Darrell Waltrip loves Talladega, and for good reason. He made his first NASCAR start at the Talladega Superspeedway back in 1972.
“I love coming here. It’s a great place to come and bring your family and see an incredible race.”
Waltrip returned Thursday to talk about renovations to the 50-year-old track, including the new tunnel under construction in turn three.
“I love the tunnel. I know lots of tracks have tunnels, but this is the be-all end-all of tunnels. Two of those big haulers can go through there at the same time, which is kind of unheard of, so great job, great planning, great foresight.”
Track chairman Grant Lynch praised Taylor Corporation, the general contractor on the project, for keeping the tunnel work on schedule, despite the rain.
“It started raining when they (Taylor Corporation) cut the racetrack and, for those of you who live in this part of Alabama, y’all know it hasn’t quit since,” Lynch said. “For them to be on schedule now with what they’ve had to do – 30 million gallons have been pumped out of that hole since we first started building it, so they have done awesome work – and they are on schedule and I couldn’t be prouder of what they have done for us.”
Lance Taylor, president of Taylor Corporation, said three pumps his company installed to keep groundwater and rainwater pumped out of the tunnel are working properly. He said crews are backfilling the tunnel and plan to have everything finished by the first of April, just in time for the Geico 500 on April 28.

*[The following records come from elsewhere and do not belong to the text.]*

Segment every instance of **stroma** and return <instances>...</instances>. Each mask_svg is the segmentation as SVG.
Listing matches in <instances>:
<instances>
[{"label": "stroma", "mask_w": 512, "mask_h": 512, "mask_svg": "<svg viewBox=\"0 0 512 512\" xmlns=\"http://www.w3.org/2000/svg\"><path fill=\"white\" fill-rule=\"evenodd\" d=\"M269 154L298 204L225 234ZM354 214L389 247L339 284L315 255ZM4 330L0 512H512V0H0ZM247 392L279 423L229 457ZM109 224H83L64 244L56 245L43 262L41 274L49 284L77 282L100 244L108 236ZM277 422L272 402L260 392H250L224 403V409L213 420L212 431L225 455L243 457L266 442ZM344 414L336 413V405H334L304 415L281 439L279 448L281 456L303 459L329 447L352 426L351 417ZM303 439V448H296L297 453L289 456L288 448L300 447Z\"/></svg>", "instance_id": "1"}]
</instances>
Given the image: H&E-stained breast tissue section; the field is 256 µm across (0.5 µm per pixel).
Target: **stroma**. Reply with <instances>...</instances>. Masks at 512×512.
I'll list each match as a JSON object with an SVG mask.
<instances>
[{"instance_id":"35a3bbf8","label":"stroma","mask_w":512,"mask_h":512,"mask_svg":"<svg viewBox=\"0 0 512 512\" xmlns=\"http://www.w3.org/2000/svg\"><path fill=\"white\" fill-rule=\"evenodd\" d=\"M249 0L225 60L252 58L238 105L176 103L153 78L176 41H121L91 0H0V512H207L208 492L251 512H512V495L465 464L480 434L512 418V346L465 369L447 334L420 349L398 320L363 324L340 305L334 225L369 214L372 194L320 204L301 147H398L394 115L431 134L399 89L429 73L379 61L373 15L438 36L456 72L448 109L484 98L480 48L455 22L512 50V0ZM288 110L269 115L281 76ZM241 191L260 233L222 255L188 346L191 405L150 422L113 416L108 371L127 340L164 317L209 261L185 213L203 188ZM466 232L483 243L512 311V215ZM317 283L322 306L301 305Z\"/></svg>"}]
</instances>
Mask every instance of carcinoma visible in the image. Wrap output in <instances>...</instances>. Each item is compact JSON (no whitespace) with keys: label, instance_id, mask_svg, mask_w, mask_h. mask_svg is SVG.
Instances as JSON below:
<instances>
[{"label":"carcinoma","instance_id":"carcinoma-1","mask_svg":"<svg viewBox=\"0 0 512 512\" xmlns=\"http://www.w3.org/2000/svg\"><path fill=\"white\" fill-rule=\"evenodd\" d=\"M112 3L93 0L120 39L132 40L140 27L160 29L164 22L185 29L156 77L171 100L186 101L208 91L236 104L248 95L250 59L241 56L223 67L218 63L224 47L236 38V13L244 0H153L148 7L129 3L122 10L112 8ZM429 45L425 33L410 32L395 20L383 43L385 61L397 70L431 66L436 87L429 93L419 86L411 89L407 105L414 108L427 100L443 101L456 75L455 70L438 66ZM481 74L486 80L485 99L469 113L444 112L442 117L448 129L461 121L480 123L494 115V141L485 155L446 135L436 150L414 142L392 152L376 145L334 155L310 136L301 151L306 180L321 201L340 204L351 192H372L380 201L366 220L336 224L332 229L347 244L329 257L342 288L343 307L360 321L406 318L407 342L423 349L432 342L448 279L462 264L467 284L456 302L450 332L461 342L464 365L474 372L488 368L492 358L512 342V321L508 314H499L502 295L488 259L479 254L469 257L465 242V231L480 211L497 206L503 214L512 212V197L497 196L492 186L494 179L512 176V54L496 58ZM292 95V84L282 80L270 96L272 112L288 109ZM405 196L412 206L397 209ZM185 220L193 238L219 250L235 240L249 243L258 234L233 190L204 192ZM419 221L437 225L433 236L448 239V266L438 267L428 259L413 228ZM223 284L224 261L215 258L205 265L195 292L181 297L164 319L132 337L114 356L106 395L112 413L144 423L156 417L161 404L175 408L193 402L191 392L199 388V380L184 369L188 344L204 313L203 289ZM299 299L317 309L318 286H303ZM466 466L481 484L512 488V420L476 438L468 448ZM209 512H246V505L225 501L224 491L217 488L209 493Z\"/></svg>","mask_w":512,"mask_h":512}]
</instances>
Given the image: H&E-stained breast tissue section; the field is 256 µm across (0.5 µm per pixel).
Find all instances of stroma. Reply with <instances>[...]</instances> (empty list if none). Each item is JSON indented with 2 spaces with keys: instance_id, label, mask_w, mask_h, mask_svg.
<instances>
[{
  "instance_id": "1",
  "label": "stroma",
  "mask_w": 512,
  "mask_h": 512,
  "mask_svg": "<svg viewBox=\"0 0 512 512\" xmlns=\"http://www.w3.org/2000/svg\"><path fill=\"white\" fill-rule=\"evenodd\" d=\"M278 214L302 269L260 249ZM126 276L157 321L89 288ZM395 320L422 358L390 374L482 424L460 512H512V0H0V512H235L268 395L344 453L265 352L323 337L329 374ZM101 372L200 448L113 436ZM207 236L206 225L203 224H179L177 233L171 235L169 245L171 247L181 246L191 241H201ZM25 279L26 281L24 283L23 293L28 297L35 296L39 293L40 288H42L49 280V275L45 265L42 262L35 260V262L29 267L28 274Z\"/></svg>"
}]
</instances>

The tunnel is just one of several infield projects the Talladega Superspeedway is planning this year as part of its $50 million “Transformation.” The track is building a 69-spot premium RV park near the finish line and a VIP “Talladega Garage Experience” for fans to interact with drivers and crews.
Waltrip, who is an analyst on FOX NASCAR broadcasts, admits some drivers may not be excited about fans being in the garage area, but he said they will tolerate it if it will help the sport grow.
“I think we are kind of at an experimental stage with our sport. We’ve had these hardcore folks like a lot of us in this room, we have how we think the sport should be run and our expectations, but we have a lot of new fans that can’t understand, ‘Why can’t I go in the garage? Why can’t I wear open-toed shoes in the garage? Why can’t I wear shorts in the garage? Why can’t I wear a tank-top in the garage?’ So, we’re going through that whole transition from the core, older fans to the younger, more current, everyday, what we see everywhere else, so I think it’s going to be interesting. I don’t necessarily think the teams will be in favor of that, but we all understand it and we all want the sport to thrive and grow and be bigger and better than it’s ever been before, so the teams will be willing to tolerate that.”
Waltrip said the drivers control the excitement.
“The drivers control how the race goes. They decide how they’re going to run the race and then they decide if they’re going to make it exciting or not. We can’t have cars riding around the top all day long – nobody’s going to watch and everyone’s going to get upset if that’s all we see.”
Waltrip praised the Talladega Superspeedway for giving fans plenty of opportunities to have fun on race weekends.
“It’s like going to Mardi Gras. They line up the motor homes and they get out to karaoke and they put up all the lights and they throw beads … it’s a pretty wild and crazy place to go.”
Lynch thanked Waltrip for taking time out of his schedule to visit.
“He’s just been a great spokesman for the sport. To take his time to come down here and help us get started with our first race as part of our Transformation Project is great for us. We think the world of him.”
Lynch presented Waltrip with a piece of the track he drove on during his first race in 1972.